## Consignes
**A.** Énumérez les composantes de l'analyse multi-niveaux décrite dans l'extrait.
**B.** Résumez l'extrait en deux phrases, s'il vous plaît.
**C.** Recopiez tout le passage de l'extrait qui va de « L'analyse produit un » jusqu'à « à contenu faible. ».

## Extrait

Automatisation d'un audit de contenu dupliqué via Claude Code interfacé avec Screaming Frog en CLI. Méthode en 4 étapes : crawl, extraction HTML, analyse multi-niveaux (lexicale + sémantique), génération de livrables Excel et Markdown. Gain de temps significatif mais validation humaine obligatoire — l'outil pré-mâche le travail sans remplacer l'expertise.
La démonstration porte sur l'automatisation d'un audit de contenu dupliqué via Claude Code interfacé avec Screaming Frog en ligne de commande (CLI). L'approche repose sur un prompt structuré en 4 étapes : crawl via Screaming Frog, extraction du contenu HTML (avec fallback Python), analyse multi-niveaux (pré-traitement, détection lexicale, détection sémantique, scoring), et génération de livrables (fichier Excel + synthèse Markdown).
L'analyse produit un classement en deux catégories : duplicate strict (contenu quasi identique) et duplicate proche (similarité élevée). Le système génère également des clusters de pages similaires et identifie les pages à contenu faible.

(Données de repères squelettiques)
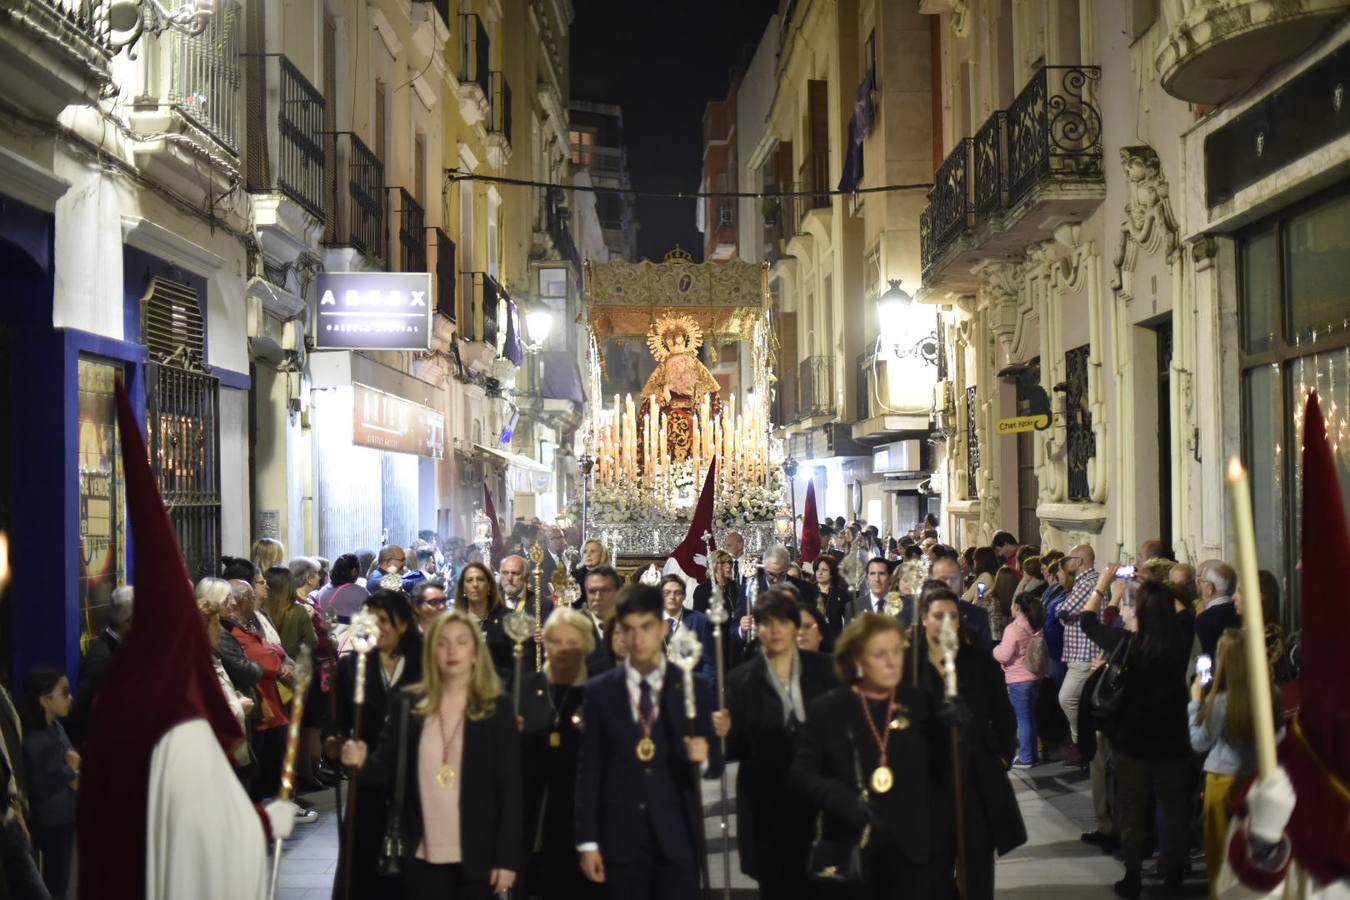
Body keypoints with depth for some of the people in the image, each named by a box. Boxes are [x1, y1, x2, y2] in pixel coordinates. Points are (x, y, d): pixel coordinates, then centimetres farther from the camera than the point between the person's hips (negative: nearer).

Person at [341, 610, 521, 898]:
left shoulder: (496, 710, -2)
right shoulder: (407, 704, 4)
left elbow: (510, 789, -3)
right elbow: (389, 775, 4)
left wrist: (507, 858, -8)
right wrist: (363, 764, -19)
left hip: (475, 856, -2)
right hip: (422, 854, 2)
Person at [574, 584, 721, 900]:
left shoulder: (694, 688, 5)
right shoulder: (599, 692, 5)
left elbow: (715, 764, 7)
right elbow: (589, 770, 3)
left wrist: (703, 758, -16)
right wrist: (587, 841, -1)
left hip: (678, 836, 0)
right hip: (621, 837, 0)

## Corrigé
**A.**
- pré-traitement
- détection lexicale
- détection sémantique
- scoring

**B.** L'extrait présente l'automatisation d'un audit de contenu dupliqué par Claude Code interfacé avec Screaming Frog en ligne de commande, selon un prompt en quatre étapes : crawl, extraction du contenu HTML, analyse multi-niveaux et génération de livrables Excel et Markdown. L'analyse classe les pages en duplicate strict ou duplicate proche, regroupe les pages similaires en clusters et repère les pages à contenu faible, avec un gain de temps significatif mais une validation humaine obligatoire.

**C.**
L'analyse produit un classement en deux catégories : duplicate strict (contenu quasi identique) et duplicate proche (similarité élevée). Le système génère également des clusters de pages similaires et identifie les pages à contenu faible.